=== Begin Enclosure ===

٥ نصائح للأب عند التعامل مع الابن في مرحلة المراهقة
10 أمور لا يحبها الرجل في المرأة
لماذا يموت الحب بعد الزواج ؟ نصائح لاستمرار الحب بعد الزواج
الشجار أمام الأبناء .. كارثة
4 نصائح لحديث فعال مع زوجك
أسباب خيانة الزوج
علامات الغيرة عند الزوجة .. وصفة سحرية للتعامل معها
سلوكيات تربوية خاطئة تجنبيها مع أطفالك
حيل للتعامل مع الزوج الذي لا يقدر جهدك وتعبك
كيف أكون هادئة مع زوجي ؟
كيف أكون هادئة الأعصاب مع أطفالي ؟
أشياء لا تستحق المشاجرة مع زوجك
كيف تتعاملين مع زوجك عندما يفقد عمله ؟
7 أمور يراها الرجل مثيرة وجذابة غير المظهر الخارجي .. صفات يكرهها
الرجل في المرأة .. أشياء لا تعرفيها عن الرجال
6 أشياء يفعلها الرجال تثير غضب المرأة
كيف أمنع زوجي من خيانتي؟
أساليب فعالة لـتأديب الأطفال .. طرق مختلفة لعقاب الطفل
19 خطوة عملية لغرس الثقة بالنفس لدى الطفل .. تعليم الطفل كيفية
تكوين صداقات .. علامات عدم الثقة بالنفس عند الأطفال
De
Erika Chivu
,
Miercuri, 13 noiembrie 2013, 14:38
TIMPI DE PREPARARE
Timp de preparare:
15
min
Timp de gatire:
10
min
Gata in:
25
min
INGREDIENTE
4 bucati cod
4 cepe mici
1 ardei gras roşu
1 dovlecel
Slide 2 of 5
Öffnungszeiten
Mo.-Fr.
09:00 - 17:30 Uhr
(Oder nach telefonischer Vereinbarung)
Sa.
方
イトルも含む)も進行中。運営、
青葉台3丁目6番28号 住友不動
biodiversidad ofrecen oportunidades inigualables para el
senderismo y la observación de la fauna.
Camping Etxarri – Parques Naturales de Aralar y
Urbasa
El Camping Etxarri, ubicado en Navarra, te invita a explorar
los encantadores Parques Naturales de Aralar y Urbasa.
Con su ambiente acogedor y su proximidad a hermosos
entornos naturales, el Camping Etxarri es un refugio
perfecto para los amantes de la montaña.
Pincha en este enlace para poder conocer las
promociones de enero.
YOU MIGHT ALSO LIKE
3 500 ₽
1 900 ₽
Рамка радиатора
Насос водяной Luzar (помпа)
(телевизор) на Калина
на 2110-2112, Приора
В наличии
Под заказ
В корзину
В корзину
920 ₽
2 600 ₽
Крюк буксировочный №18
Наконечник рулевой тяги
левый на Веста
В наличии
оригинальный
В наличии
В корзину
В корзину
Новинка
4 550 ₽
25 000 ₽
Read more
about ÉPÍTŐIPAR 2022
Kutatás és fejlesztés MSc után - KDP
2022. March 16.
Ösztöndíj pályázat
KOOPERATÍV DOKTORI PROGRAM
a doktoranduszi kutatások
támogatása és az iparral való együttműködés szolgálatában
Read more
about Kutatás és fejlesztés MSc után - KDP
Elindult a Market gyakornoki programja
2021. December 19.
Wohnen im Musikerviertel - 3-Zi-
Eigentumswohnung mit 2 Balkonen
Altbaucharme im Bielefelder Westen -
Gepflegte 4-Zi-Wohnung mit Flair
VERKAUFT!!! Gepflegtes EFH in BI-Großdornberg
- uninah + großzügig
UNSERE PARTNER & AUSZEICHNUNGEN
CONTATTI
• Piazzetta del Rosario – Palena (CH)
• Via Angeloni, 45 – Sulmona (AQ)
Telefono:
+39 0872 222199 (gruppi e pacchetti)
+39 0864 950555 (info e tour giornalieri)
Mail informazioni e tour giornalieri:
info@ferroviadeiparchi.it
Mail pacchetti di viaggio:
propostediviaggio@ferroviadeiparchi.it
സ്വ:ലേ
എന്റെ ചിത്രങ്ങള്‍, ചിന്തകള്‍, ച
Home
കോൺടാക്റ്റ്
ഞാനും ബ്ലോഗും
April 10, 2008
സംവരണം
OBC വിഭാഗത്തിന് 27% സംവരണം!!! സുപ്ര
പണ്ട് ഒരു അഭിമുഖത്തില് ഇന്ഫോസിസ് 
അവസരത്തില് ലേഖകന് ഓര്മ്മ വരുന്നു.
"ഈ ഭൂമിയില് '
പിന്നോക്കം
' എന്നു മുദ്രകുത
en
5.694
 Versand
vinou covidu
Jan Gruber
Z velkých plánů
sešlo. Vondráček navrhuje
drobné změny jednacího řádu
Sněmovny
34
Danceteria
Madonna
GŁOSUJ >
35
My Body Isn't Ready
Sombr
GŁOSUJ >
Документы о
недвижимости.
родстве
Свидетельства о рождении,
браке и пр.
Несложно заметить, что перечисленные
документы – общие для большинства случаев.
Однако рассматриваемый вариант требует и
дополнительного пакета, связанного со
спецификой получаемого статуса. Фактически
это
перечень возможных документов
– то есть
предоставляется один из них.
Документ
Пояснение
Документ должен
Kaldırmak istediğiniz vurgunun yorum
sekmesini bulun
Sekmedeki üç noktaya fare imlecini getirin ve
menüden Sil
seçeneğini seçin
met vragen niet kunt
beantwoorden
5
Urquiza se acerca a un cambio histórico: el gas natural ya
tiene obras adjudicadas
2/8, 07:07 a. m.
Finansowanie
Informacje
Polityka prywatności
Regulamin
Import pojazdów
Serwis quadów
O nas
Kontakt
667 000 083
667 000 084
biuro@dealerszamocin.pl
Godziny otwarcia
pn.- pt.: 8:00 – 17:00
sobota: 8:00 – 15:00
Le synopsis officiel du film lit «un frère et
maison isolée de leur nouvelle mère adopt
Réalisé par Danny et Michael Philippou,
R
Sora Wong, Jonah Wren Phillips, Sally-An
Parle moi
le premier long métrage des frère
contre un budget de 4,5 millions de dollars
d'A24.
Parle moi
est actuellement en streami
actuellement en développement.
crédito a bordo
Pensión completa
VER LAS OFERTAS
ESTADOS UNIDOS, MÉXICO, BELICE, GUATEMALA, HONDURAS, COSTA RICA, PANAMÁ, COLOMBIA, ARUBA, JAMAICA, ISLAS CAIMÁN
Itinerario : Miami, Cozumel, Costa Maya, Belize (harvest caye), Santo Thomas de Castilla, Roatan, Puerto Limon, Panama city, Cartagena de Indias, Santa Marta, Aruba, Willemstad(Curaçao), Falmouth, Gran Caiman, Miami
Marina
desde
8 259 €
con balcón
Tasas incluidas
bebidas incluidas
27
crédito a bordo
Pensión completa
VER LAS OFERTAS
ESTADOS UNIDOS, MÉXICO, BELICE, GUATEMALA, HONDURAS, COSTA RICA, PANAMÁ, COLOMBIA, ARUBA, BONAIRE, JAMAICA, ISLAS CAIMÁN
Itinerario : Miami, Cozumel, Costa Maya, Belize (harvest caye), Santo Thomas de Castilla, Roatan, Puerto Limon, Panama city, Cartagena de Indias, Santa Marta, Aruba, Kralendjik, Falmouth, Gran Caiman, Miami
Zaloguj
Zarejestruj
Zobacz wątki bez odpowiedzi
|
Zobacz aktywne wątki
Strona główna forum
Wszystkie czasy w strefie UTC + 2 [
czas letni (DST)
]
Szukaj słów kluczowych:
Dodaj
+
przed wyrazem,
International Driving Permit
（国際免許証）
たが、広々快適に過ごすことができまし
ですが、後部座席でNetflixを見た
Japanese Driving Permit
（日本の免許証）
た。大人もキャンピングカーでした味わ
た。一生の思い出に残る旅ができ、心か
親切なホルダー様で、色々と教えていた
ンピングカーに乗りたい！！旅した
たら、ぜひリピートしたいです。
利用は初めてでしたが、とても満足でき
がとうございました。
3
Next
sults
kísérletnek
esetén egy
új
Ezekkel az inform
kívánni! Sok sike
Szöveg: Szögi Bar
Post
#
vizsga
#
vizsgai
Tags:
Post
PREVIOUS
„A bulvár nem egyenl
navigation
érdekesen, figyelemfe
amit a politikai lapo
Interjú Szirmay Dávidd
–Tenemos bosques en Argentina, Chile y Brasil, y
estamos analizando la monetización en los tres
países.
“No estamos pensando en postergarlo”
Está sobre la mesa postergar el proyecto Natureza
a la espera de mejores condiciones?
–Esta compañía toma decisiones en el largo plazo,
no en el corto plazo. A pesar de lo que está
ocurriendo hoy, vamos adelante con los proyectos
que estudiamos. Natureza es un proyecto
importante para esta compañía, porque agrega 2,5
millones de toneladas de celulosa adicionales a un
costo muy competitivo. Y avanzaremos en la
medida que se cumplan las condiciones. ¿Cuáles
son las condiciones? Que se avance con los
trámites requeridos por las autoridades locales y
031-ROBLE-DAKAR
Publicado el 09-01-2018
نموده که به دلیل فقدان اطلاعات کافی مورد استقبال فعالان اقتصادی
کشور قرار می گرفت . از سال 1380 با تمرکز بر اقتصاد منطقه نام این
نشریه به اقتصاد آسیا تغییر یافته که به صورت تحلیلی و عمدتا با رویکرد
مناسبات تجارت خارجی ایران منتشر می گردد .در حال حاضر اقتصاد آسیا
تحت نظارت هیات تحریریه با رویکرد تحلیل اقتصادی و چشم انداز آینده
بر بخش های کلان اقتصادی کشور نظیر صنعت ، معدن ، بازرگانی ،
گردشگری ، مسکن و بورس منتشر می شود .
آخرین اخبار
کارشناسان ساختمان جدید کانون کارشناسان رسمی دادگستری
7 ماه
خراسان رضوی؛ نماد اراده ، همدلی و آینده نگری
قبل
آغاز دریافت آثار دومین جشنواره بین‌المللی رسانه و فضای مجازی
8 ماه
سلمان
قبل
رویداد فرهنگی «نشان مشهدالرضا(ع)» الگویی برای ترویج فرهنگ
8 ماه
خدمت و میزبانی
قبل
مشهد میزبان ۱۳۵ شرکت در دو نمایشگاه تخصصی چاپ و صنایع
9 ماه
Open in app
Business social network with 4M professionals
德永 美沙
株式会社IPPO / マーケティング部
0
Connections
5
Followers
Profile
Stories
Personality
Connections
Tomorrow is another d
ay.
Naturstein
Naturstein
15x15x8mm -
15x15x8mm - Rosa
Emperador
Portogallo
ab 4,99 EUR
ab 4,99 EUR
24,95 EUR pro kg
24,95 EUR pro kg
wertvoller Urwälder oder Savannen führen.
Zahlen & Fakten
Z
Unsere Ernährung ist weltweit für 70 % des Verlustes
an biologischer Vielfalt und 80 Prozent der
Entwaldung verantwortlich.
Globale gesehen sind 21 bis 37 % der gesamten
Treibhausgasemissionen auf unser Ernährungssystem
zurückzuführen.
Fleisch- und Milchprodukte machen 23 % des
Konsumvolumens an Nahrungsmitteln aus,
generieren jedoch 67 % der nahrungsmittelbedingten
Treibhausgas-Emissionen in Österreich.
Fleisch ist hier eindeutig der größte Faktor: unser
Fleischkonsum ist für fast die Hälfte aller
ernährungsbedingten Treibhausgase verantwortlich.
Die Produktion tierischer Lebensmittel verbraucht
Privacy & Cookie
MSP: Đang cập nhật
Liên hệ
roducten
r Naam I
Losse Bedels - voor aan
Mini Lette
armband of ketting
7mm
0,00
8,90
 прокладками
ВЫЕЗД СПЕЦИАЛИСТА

=== End Enclosure ===

**PROMPT**
Could you render the lines from the start of the entries through the line containing "perfecto para los amantes de la montaña." as a JSON list of strings, one string per line, with blank lines left out?

**RESPONSE TO THIS TASK**
[
  "٥ نصائح للأب عند التعامل مع الابن في مرحلة المراهقة",
  "10 أمور لا يحبها الرجل في المرأة",
  "لماذا يموت الحب بعد الزواج ؟ نصائح لاستمرار الحب بعد الزواج",
  "الشجار أمام الأبناء .. كارثة",
  "4 نصائح لحديث فعال مع زوجك",
  "أسباب خيانة الزوج",
  "علامات الغيرة عند الزوجة .. وصفة سحرية للتعامل معها",
  "سلوكيات تربوية خاطئة تجنبيها مع أطفالك",
  "حيل للتعامل مع الزوج الذي لا يقدر جهدك وتعبك",
  "كيف أكون هادئة مع زوجي ؟",
  "كيف أكون هادئة الأعصاب مع أطفالي ؟",
  "أشياء لا تستحق المشاجرة مع زوجك",
  "كيف تتعاملين مع زوجك عندما يفقد عمله ؟",
  "7 أمور يراها الرجل مثيرة وجذابة غير المظهر الخارجي .. صفات يكرهها",
  "الرجل في المرأة .. أشياء لا تعرفيها عن الرجال",
  "6 أشياء يفعلها الرجال تثير غضب المرأة",
  "كيف أمنع زوجي من خيانتي؟",
  "أساليب فعالة لـتأديب الأطفال .. طرق مختلفة لعقاب الطفل",
  "19 خطوة عملية لغرس الثقة بالنفس لدى الطفل .. تعليم الطفل كيفية",
  "تكوين صداقات .. علامات عدم الثقة بالنفس عند الأطفال",
  "De",
  "Erika Chivu",
  ",",
  "Miercuri, 13 noiembrie 2013, 14:38",
  "TIMPI DE PREPARARE",
  "Timp de preparare:",
  "15",
  "min",
  "Timp de gatire:",
  "10",
  "min",
  "Gata in:",
  "25",
  "min",
  "INGREDIENTE",
  "4 bucati cod",
  "4 cepe mici",
  "1 ardei gras roşu",
  "1 dovlecel",
  "Slide 2 of 5",
  "Öffnungszeiten",
  "Mo.-Fr.",
  "09:00 - 17:30 Uhr",
  "(Oder nach telefonischer Vereinbarung)",
  "Sa.",
  "方",
  "イトルも含む)も進行中。運営、",
  "青葉台3丁目6番28号 住友不動",
  "biodiversidad ofrecen oportunidades inigualables para el",
  "senderismo y la observación de la fauna.",
  "Camping Etxarri – Parques Naturales de Aralar y",
  "Urbasa",
  "El Camping Etxarri, ubicado en Navarra, te invita a explorar",
  "los encantadores Parques Naturales de Aralar y Urbasa.",
  "Con su ambiente acogedor y su proximidad a hermosos",
  "entornos naturales, el Camping Etxarri es un refugio",
  "perfecto para los amantes de la montaña."
]